Now the red rectangle represents all that you repeatedly check. For example, for test automation in your software. And again, this rectangle is smaller than the previous one because I’m convinced that you will never be able to check everything at any time in your software. And here the question is, well, would it even make sense to do that? Would it even make sense to aim to codify, to automate all your knowledge? Well, most people would say yes, that’s the ultimate goal. But I’m saying no because if you would solely aim to codify all your knowledge, then how on earth would you be able to create new knowledge? And you have to create new knowledge about your software because your software constantly grows. You need to constantly increase the knowledge about your software to reveal problems that are far, far outside your checking regime, guys.

This is exactly what testing is about. Testing is all about closing this knowledge gap. It’s all about closing the gap between what we know and what we don’t know about our software. So the goal of testing is information, not automation, guys. And the reason for this is simple. A test is just a question you ask your software. The point of running that test is to gain information. And so testing is, always has been, and always will be a search for information. But don’t get me wrong. The information sought often requires automation, but not always.

Here’s the proof, guys. Now imagine that these dots represent all the test cases in your regression test portfolio. And now imagine that all these test cases pass, and the last regression tests run before you decide to ship your product into production. And then you might conclude, well, that looks good. Ship it. Ship our software products. And that is what you then most probably will do. But just a second later, you will see something like this. You will see that repetitive test case execution is by far not enough to see that iceberg coming, guys. So the question that arises now is How do we avoid scenarios like this?

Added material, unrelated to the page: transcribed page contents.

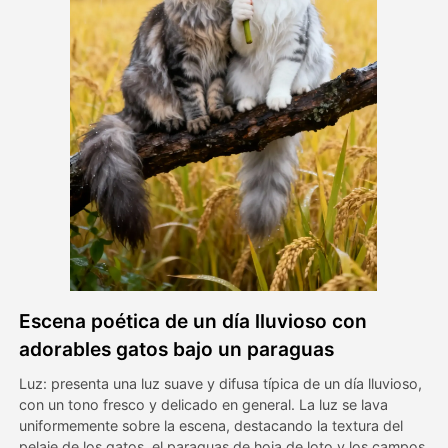
Avatar Video
▼
Video de IA
▼
Foto AI
▼
Otras herramientas
▼
Ver todas las plantillas
Escena poética de un día lluvioso con
Galería
adorables gatos bajo un paraguas
Luz: presenta una luz suave y difusa típica de un día lluvioso,
con un tono fresco y delicado en general. La luz se lava
Blog
uniformemente sobre la escena, destacando la textura del
pelaje de los gatos, el paraguas de hoja de loto y los campos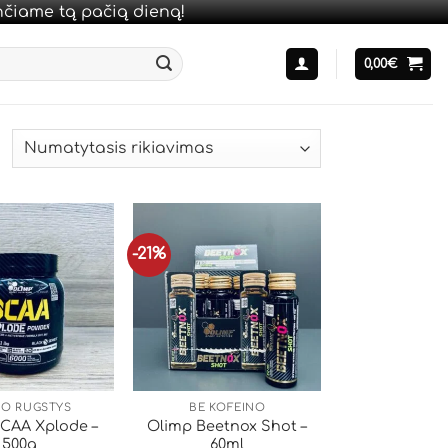
unčiame tą pačią dieną!
0,00
€
-21%
O RŪGŠTYS
BE KOFEINO
CAA Xplode –
Olimp Beetnox Shot –
500g
60ml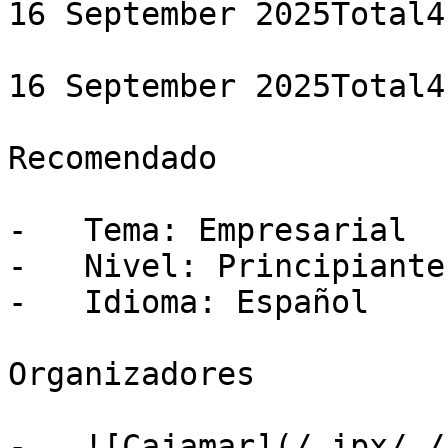
16 September 2025Total4
16 September 2025Total4
Recomendado

-   Tema: Empresarial

-   Nivel: Principiante

-   Idioma: Español

Organizadores

-   ![Cajamar](/_ipx/_/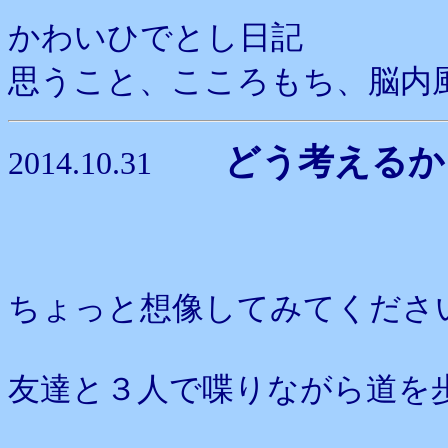
かわいひでとし日記
思うこと、こころもち、脳内
どう考えるか
2014.10.31
ちょっと想像してみてくださ
友達と３人で喋りながら道を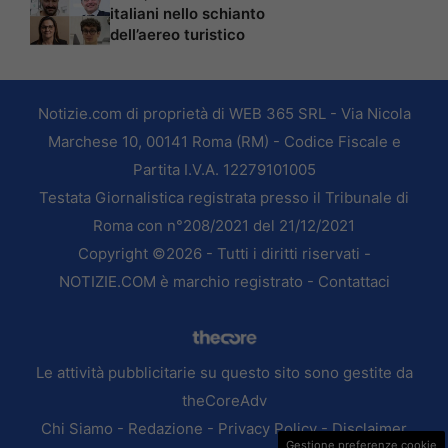
italiani nello schianto
dell’aereo turistico
Notizie.com di proprietà di WEB 365 SRL - Via Nicola
Marchese 10, 00141 Roma (RM) - Codice Fiscale e
Partita I.V.A. 12279101005
Testata Giornalistica registrata presso il Tribunale di
Roma con n°208/2021 del 21/12/2021
Copyright ©2026 - Tutti i diritti riservati -
NOTIZIE.COM è marchio registrato -
Contattaci
Le attività pubblicitarie su questo sito sono gestite da
theCoreAdv
Chi Siamo
-
Redazione
-
Privacy Policy
-
Disclaimer
Gestione preferenze cookie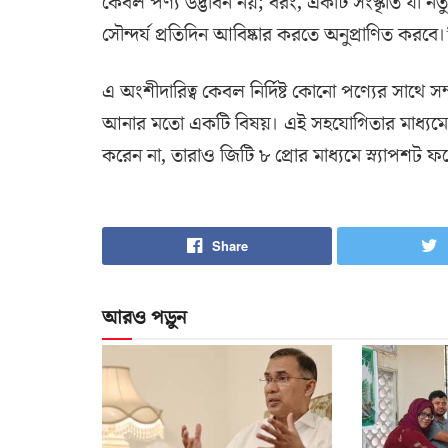
কেবল পণ্য উদ্ভাবন নয়; বরং, একটি সংস্কৃতি যা ন
সৌন্দর্য প্রতিদিন আবিষ্কার করতে অনুপ্রাণিত করবে।
এ অংশীদারিত্ব কেবল নির্দিষ্ট কোনো পণ্যের সাথে সম্
আনার মতো একটি বিষয়। এই সহযোগিতার মাধ্যমে, 
করেন না, তারাও জিটি ৮ প্রোর মাধ্যমে স্ন্যাপশ
Share
আরও পড়ুন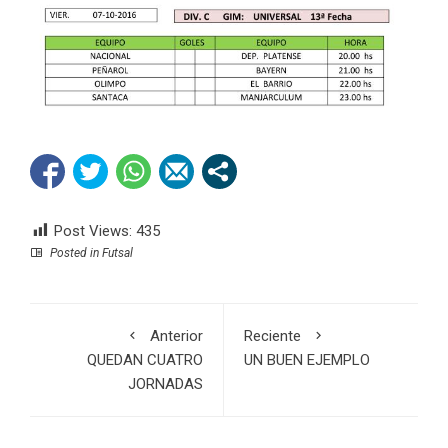
Post Views:
435
Posted in
Futsal
Anterior
Reciente
QUEDAN CUATRO
UN BUEN EJEMPLO
JORNADAS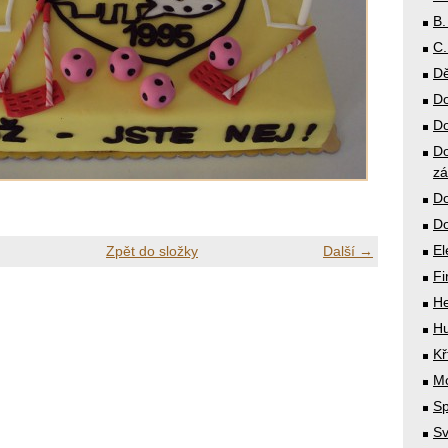
B.
C.
Dě
Do
Do
Do
zá
Do
Do
El
Zpět do složky
Další →
Fi
He
Hu
Kř
Mó
Sp
Sv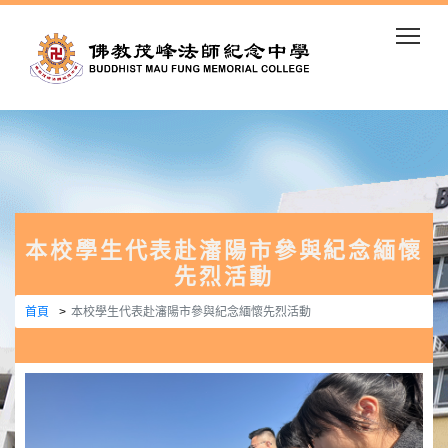
Togg
本校學生代表赴瀋陽市參與紀念緬懷
先烈活動
首頁
本校學生代表赴瀋陽市參與紀念緬懷先烈活動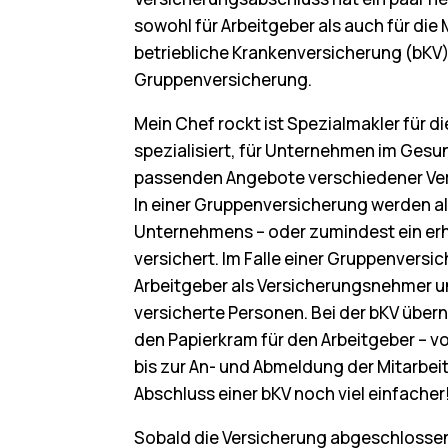
sowohl für Arbeitgeber als auch für die 
betriebliche Krankenversicherung (bKV) 
Gruppenversicherung.
Mein Chef rockt ist Spezialmakler für d
spezialisiert, für Unternehmen im Ges
passenden Angebote verschiedener Vers
In einer Gruppenversicherung werden all
Unternehmens – oder zumindest ein erh
versichert. Im Falle einer Gruppenversi
Arbeitgeber als Versicherungsnehmer un
versicherte Personen. Bei der bKV über
den Papierkram für den Arbeitgeber – 
bis zur An- und Abmeldung der Mitarbei
Abschluss einer bKV noch viel einfacher
ort erlebbarer Mehrwert
Nachh
Sobald die Versicherung abgeschlossen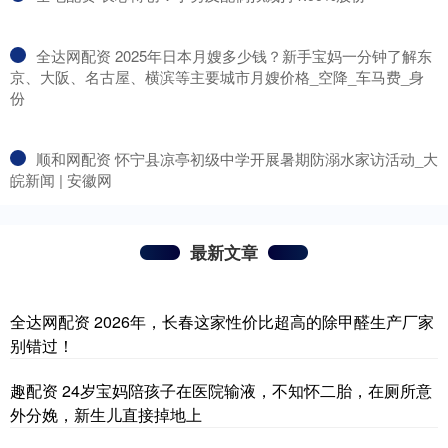
​全达网配资 2025年日本月嫂多少钱？新手宝妈一分钟了解东
京、大阪、名古屋、横滨等主要城市月嫂价格_空降_车马费_身
份
​顺和网配资 怀宁县凉亭初级中学开展暑期防溺水家访活动_大
皖新闻 | 安徽网
最新文章
全达网配资 2026年，长春这家性价比超高的除甲醛生产厂家
别错过！
趣配资 24岁宝妈陪孩子在医院输液，不知怀二胎，在厕所意
外分娩，新生儿直接掉地上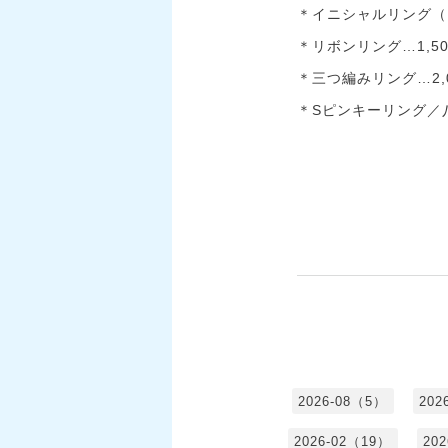
＊イニシャルリング（ビ
＊リボンリング…1,50
＊三つ編みリング…2,
＊Sピンキーリング／
2026-08（5）
202
2026-02（19）
20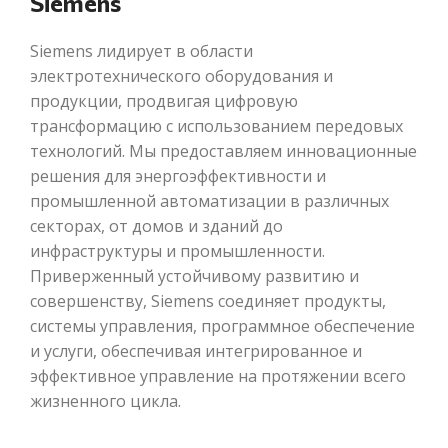
Siemens
Siemens лидирует в области
электротехнического оборудования и
продукции, продвигая цифровую
трансформацию с использованием передовых
технологий. Мы предоставляем инновационные
решения для энергоэффективности и
промышленной автоматизации в различных
секторах, от домов и зданий до
инфраструктуры и промышленности.
Приверженный устойчивому развитию и
совершенству, Siemens соединяет продукты,
системы управления, программное обеспечение
и услуги, обеспечивая интегрированное и
эффективное управление на протяжении всего
жизненного цикла.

What does it take to do good testing? Well guys, good testing takes the ability to post useful questions, to observe what’s going on, to describe what you perceive, to understand what you observe. Good testing takes the ability to interpret what you find, to draw the right conclusions fast, to think critically about what you know, to know that you will never know everything. To keep thinking despite already knowing, to focus on things you don’t know. To target specific issues without losing focus. Good testing takes the ability to recognize and manage bias, to form and test conjectures, to jump on those conjectures, not just on conclusions, guys. Good testing takes the ability to reflect on your decisions, to consider alternatives, to scrutinize illusions you’re holding true. It takes the ability to analyze someone else’s thinking, to reason about cause and effect. And good testing, guys, takes the most important ability, the ability to learn how to learn.

This is what makes a good tester hard to fool, guys. And this is what makes a tester cautious, curious, and critical. And this is what makes good testing, guys. So I can safely conclude that the good testers out there are simply the Peter Pans of the human race because they never lose the holy curiosity to find anything that might threaten the value of our software products. Thank you so much, guys.